### Directions
1. According to the Clemson football article, which team did Clemson beat in the 1986 Gator Bowl, and what was the score?
2. Write out the part of the Clemson football article starting with "- Captains: Terrence" and going on through "Clemson, South Carolina.".

-- START Extracted text --

ACC champion Gator Bowl champion

Gator Bowl, W 27–21 vs. Stanford
- Conference: Atlantic Coast Conference

Ranking
- Coaches: No. 19
- AP: No. 17
- Record: 8–2–2 (5–1–1 ACC)
- Head coach: Danny Ford (8th full, 9th overall season);
- Offensive coordinator: Jack Crowe (1st season)
- Captains: Terrence Flagler; Terence Mack;
- Home stadium: Memorial Stadium

= 1986 Clemson Tigers football team =

American college football season

The 1986 Clemson Tigers football team was an American football team that represented Clemson University in the Atlantic Coast Conference (ACC) during the 1986 NCAA Division I-A football season. In its ninth season under head coach Danny Ford, the team compiled an 8–2–2 record (5–1–1 against conference opponents), won the ACC championship, defeated Stanford in the 1986 Gator Bowl, and outscored opponents by a total of 296 to 187. The team played its home games at Memorial Stadium in Clemson, South Carolina.

-- END Extracted text --
-- START Information shown --

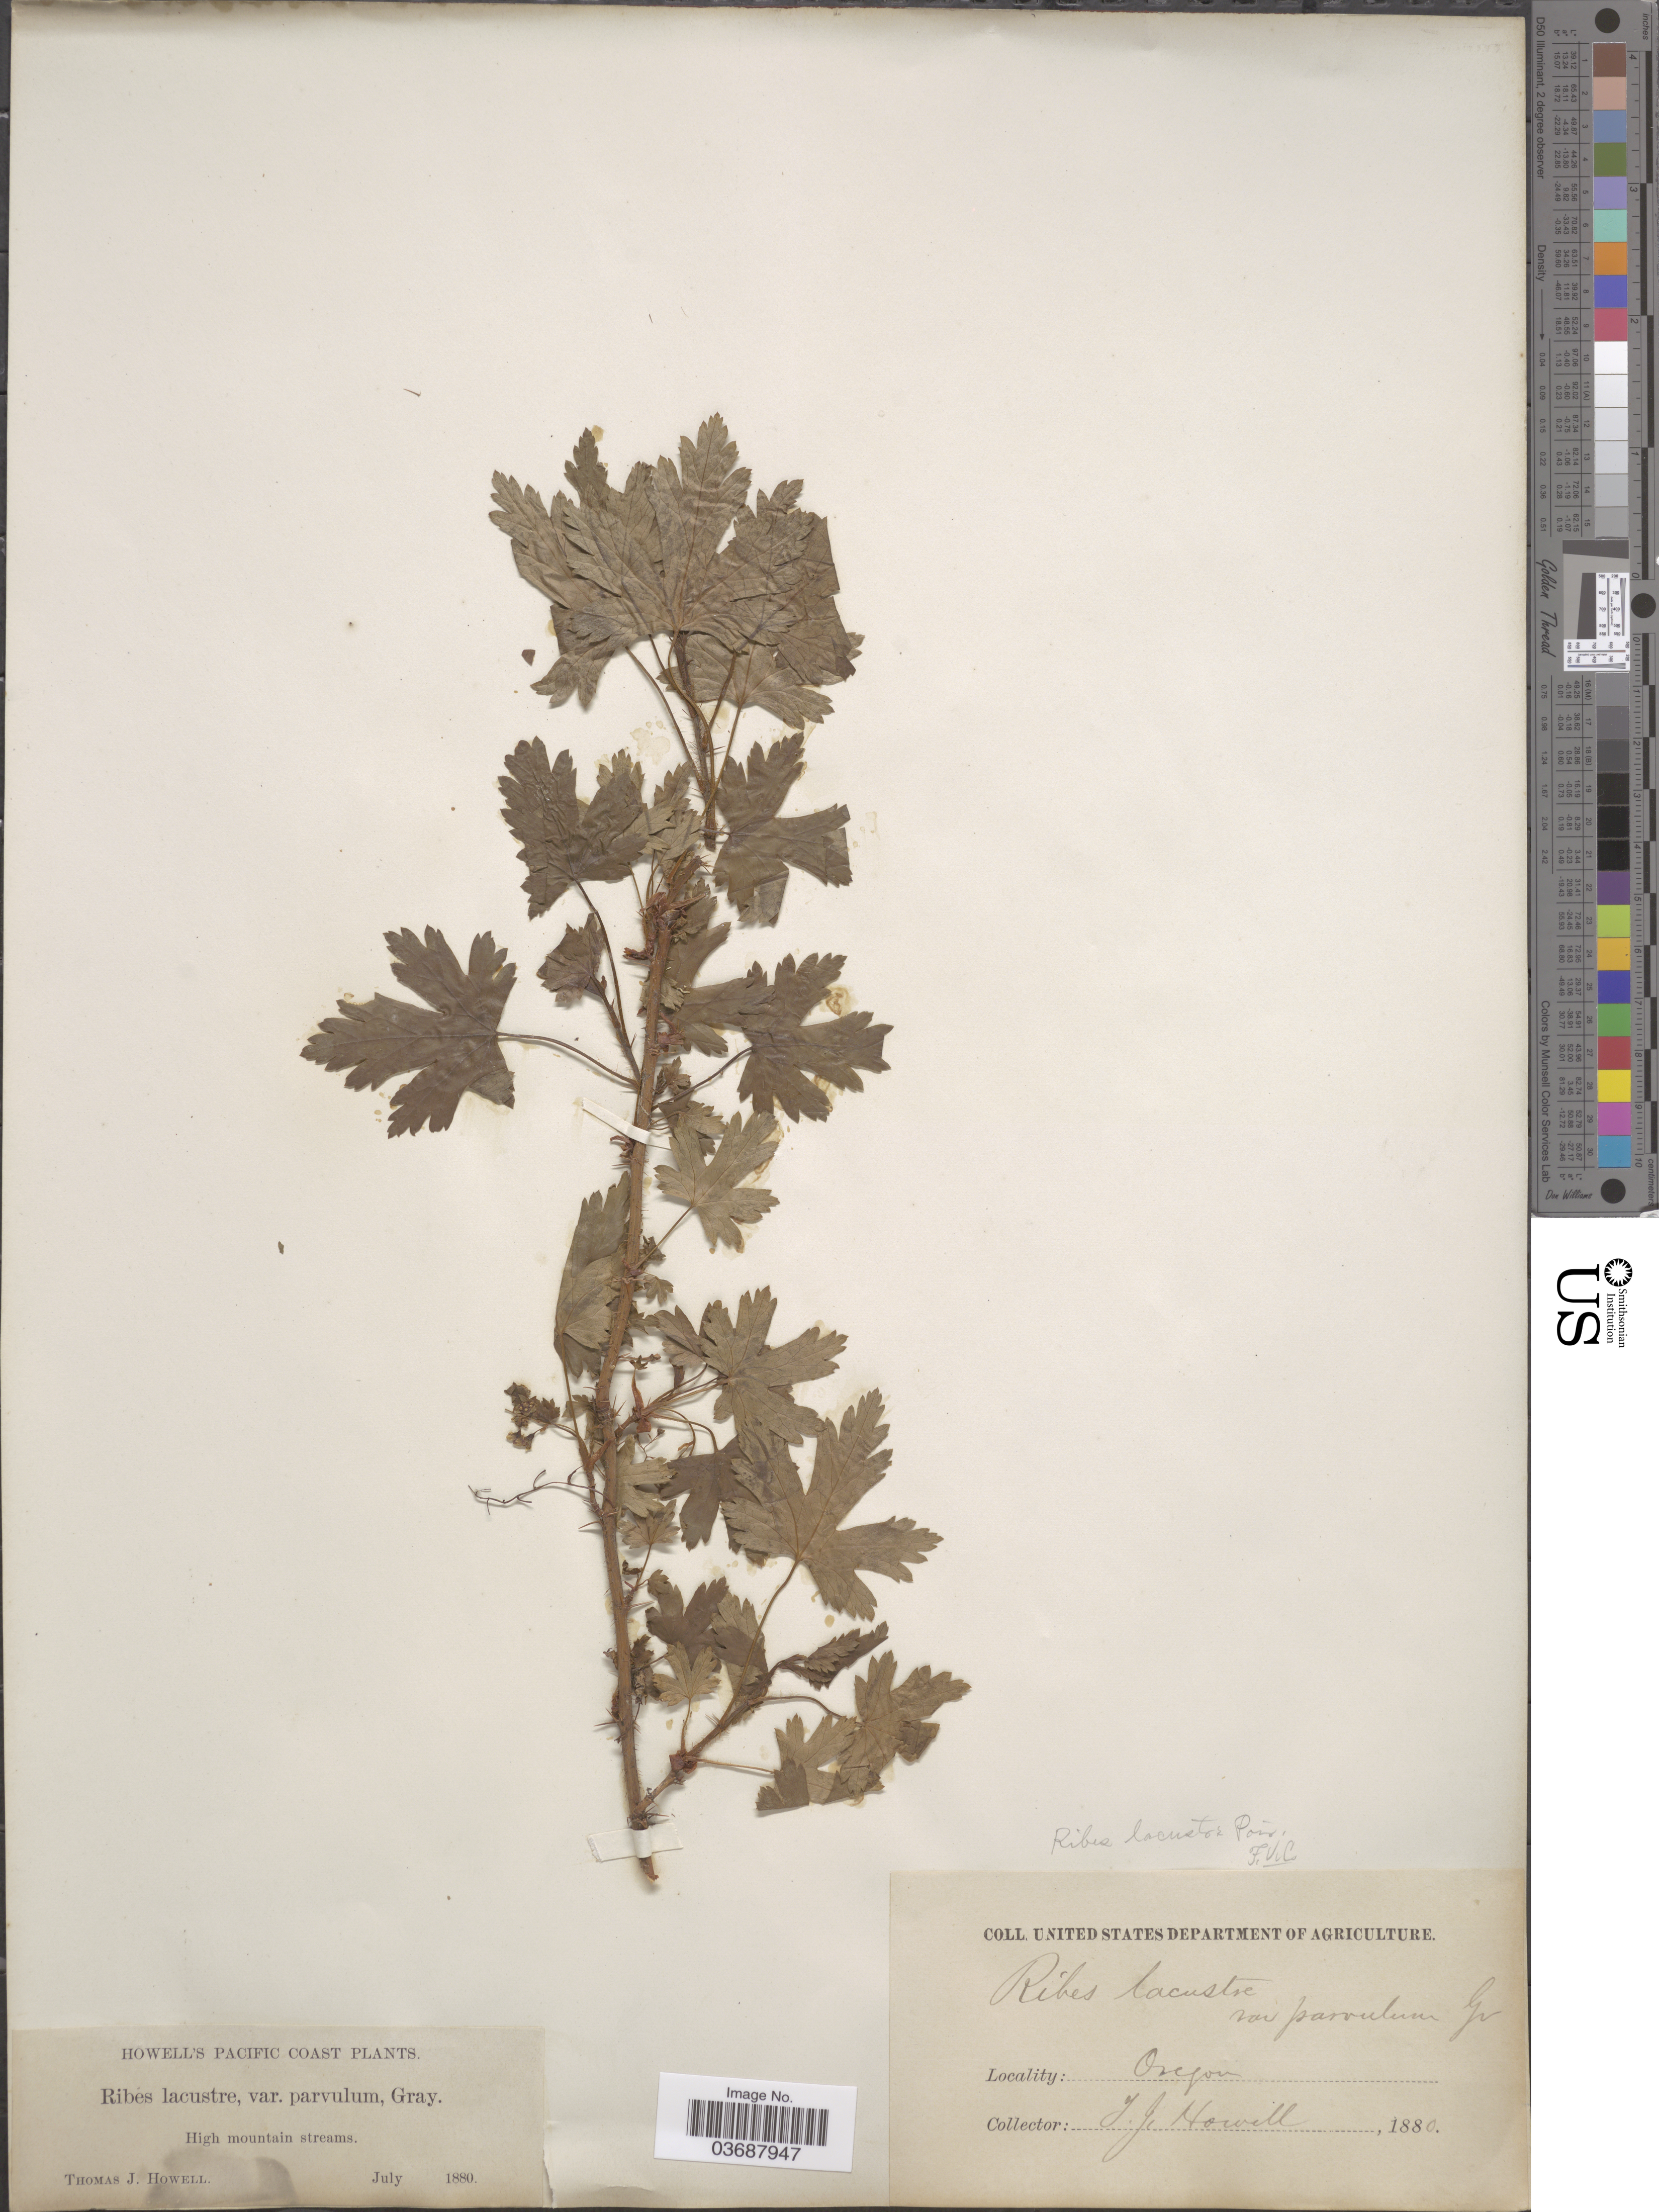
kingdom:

-- END Information shown --

### Responses to the tasks
1. Stanford, 27–21

2.
- Captains: Terrence Flagler; Terence Mack;
- Home stadium: Memorial Stadium

= 1986 Clemson Tigers football team =

American college football season

The 1986 Clemson Tigers football team was an American football team that represented Clemson University in the Atlantic Coast Conference (ACC) during the 1986 NCAA Division I-A football season. In its ninth season under head coach Danny Ford, the team compiled an 8–2–2 record (5–1–1 against conference opponents), won the ACC championship, defeated Stanford in the 1986 Gator Bowl, and outscored opponents by a total of 296 to 187. The team played its home games at Memorial Stadium in Clemson, South Carolina.